» Page excerpt:
•••
The reception on behalf of the St. Petersburg Governor, which traditionally takes place as part of the St. Petersburg International Economic Forum, will be held at the city’s picturesque places, Yelagin Palace. Source: RIA Novosti
The 17th St Petersburg International Economic Forum (SPIEF), which takes place June 20-23, promises to be a memorable occasion – its guests will enjoy not only the famous White Nights, but also traditional Russian hospitality.
St Petersburg is no stranger to incredible influxes of visitors – every June thousands of delegates from all over the world descend upon the city for the annual St Petersburg Economic Forum. As always, guests at this year’s event can expect heated discussions on various economic and geopolitical issues, as well as a jam-packed cultural program.
Everyone will be able to watch yachts take part in a business regatta, enjoy classical music with Il Divo and a symphonic orchestra on Palace Square, and attend the Tsarskoye Selo Etudes charity concert. But not everyone will be lucky enough to get an invitation to St. Petersburg Governor Georgy Poltavchenko’s ball.
•••
» Source information:
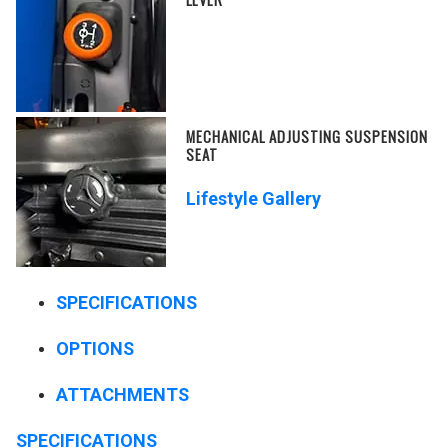
MECHANICAL ADJUSTING SUSPENSION
SEAT
Lifestyle Gallery
SPECIFICATIONS
OPTIONS
ATTACHMENTS
SPECIFICATIONS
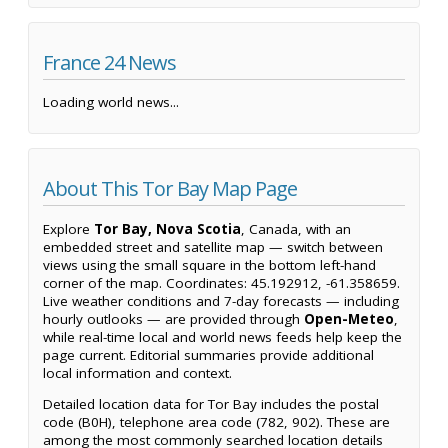
France 24 News
Loading world news...
About This Tor Bay Map Page
Explore
Tor Bay, Nova Scotia
, Canada, with an
embedded street and satellite map — switch between
views using the small square in the bottom left-hand
corner of the map. Coordinates: 45.192912, -61.358659.
Live weather conditions and 7-day forecasts — including
hourly outlooks — are provided through
Open-Meteo
,
while real-time local and world news feeds help keep the
page current. Editorial summaries provide additional
local information and context.
Detailed location data for Tor Bay includes the postal
code (B0H), telephone area code (782, 902). These are
among the most commonly searched location details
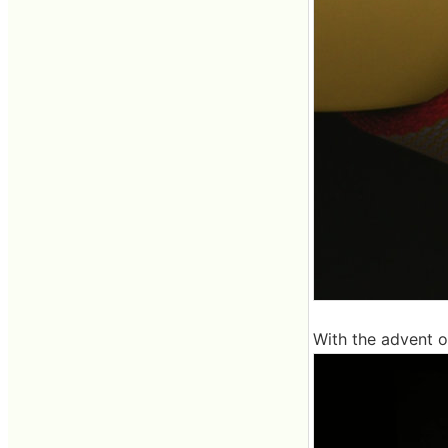
With the advent 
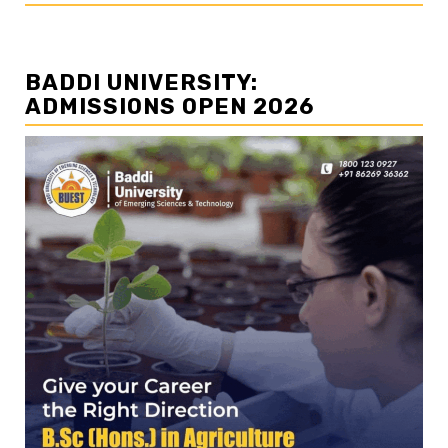
BADDI UNIVERSITY:
ADMISSIONS OPEN 2026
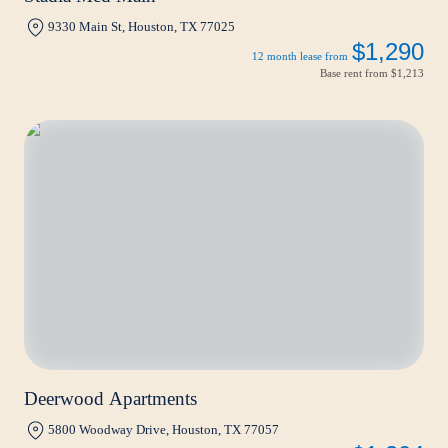
9330 Main St, Houston, TX 77025
$1,290
12 month lease from
Base rent from
$1,213
Deerwood Apartments
5800 Woodway Drive, Houston, TX 77057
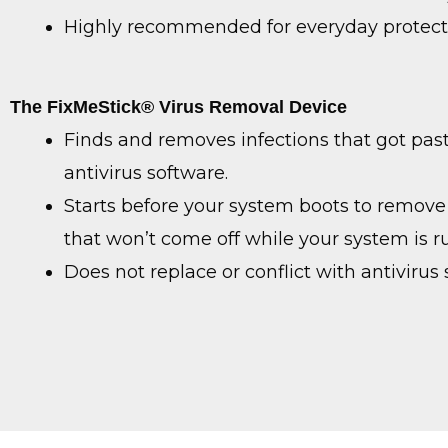
Highly recommended for everyday protect
The FixMeStick® Virus Removal Device
Finds and removes infections that got pas
antivirus software.
Starts before your system boots to remove 
that won’t come off while your system is r
Does not replace or conflict with antivirus 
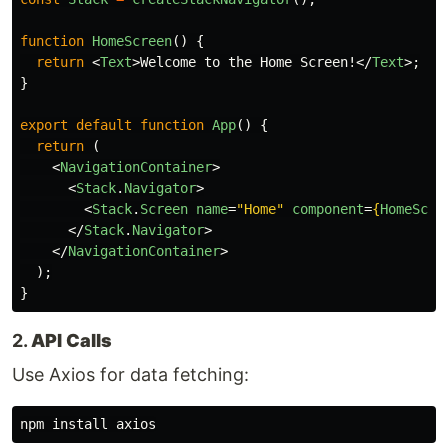
function
HomeScreen
()
{
return
<
Text
>
Welcome to the Home Screen!
</
Text
>;
}
export
default
function
App
()
{
return 
(
<
NavigationContainer
>
<
Stack
.
Navigator
>
<
Stack
.
Screen
name
=
"Home"
component
=
{
HomeScre
</
Stack
.
Navigator
>
</
NavigationContainer
>
);
}
2.
API Calls
Use Axios for data fetching:
npm 
install 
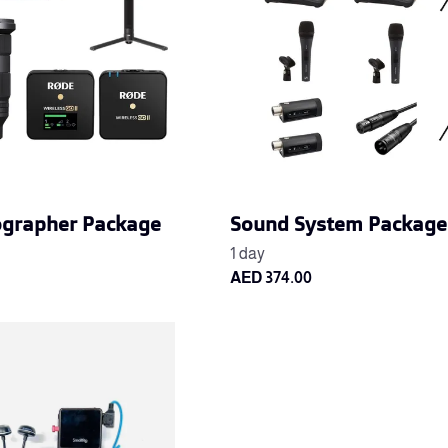
ographer Package
Sound System Package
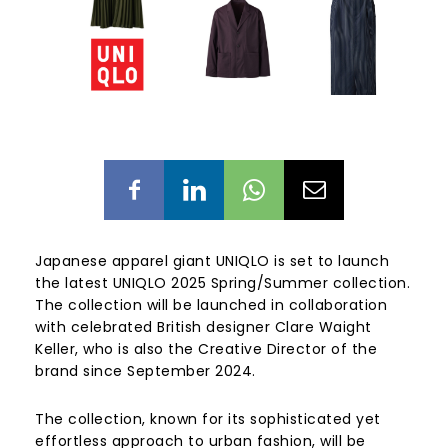
Japanese apparel giant UNIQLO is set to launch
the latest UNIQLO 2025 Spring/Summer collection.
The collection will be launched in collaboration
with celebrated British designer Clare Waight
Keller, who is also the Creative Director of the
brand since September 2024.
The collection, known for its sophisticated yet
effortless approach to urban fashion, will be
•••
» The task: Return the part of the forum article that begins at the words "St Petersburg is" and stops after "jam-packed cultural program.", copied word for word. These items were drawn from a source unrelated to the forum article.

» Solution to this exercise:
St Petersburg is no stranger to incredible influxes of visitors – every June thousands of delegates from all over the world descend upon the city for the annual St Petersburg Economic Forum. As always, guests at this year’s event can expect heated discussions on various economic and geopolitical issues, as well as a jam-packed cultural program.